§ **SELECTED EXCERPT**
○ ○ ○

Now the condition that causes this range is a string of expressions that 
all combine to produce the range, again, none of which actually utilize 
a_8.   GORI uses range-ops to solve the equation from the bottom of the 
block upwards until it has a result for m_7,  and then recalculates a_8 
based on that.

We could produce a list of the ssa_names which are evaluated on each 
edge to produce a range.  In the latter case, the range of a_8 is 
produced by evaluating _5, _3, _4, m_7, _2, m.0_1, m_7, and finally a_8.


So I think the long answer to your question is no, ranger probably isn't 
going to provide a quick pointer to the information you are looking for. 
    However, its not clear to me precisely what you are looking for.   
GORI can provide lots of information about whether ranges are created or 
not from each basic block, and there is a fair amount of dependency 
information available about which names go into a calucaltion.  Its also 
good at seeing thru different combinations of expressions. The engine 
could also be repurposed, but to delve into the details of each 
low-level range operation in such a way to produce useful high-level 
information isn't clear to me how that would work.

○ ○ ○

§ **PROVIDED INFORMATION**
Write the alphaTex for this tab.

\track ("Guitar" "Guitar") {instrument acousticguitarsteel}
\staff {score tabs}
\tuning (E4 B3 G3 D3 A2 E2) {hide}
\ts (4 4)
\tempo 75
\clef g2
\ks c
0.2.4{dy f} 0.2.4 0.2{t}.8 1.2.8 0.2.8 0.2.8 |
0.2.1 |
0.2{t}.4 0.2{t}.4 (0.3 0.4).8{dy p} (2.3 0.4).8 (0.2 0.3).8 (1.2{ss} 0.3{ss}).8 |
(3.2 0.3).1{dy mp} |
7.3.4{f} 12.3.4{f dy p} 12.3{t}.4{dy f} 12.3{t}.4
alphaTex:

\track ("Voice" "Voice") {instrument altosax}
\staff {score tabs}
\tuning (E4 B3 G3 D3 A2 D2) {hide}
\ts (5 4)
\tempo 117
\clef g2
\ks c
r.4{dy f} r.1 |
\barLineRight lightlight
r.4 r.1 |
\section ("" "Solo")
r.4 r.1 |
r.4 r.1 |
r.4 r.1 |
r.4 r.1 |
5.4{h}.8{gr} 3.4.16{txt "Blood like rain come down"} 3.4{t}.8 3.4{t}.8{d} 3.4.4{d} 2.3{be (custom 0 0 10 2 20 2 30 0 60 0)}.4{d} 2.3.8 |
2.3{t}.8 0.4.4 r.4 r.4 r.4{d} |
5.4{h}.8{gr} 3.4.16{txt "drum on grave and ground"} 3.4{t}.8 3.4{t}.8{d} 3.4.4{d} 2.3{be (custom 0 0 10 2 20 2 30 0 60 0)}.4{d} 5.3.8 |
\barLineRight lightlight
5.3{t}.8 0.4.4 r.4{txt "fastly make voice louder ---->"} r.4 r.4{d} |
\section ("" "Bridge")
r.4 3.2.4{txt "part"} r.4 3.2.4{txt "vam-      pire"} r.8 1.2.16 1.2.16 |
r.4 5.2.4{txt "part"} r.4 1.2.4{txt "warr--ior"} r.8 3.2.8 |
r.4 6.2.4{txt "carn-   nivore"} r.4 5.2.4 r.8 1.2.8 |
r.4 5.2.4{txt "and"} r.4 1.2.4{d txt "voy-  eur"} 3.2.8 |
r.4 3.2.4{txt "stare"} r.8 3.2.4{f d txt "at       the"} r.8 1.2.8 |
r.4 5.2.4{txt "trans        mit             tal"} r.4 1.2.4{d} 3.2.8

○ ○ ○

§ **PROBLEMS TO WORK ON**
#1 Rewrite the stretch of the GORI passage from "However, its not" through "that would work.", substituting "data-flow" for "dependency".
#2 Carry the GORI passage on past its final sentence.
The rows have no connection to the GORI passage.

§ **TASK RESULTS**
#1
However, its not clear to me precisely what you are looking for.   
GORI can provide lots of information about whether ranges are created or 
not from each basic block, and there is a fair amount of data-flow 
information available about which names go into a calucaltion.  Its also 
good at seeing thru different combinations of expressions. The engine 
could also be repurposed, but to delve into the details of each 
low-level range operation in such a way to produce useful high-level 
information isn't clear to me how that would work.

#2
You could reverse engineer an expression from the resulting range, and 
then point to the source statements from the aggregate of the line 
number info over all ssa_names definitions used in the calculation by 
GORI across the various blocks in the dominators, but I can see how that 
could quickly become verbose. Probably not that useful unless is was 
limited and some mechanism for combining source lines from different 
blocks in a meaningful way.

I'm not familiar with how much useful info the line-info has, nor how 
much "noise" this would produce.  I would expect this to rapidly 
degenerate and become confusing with missing information as the control 
flow or optimizations increase.  Perhaps it could be limited to just 
simple cases, if they could be easily identified.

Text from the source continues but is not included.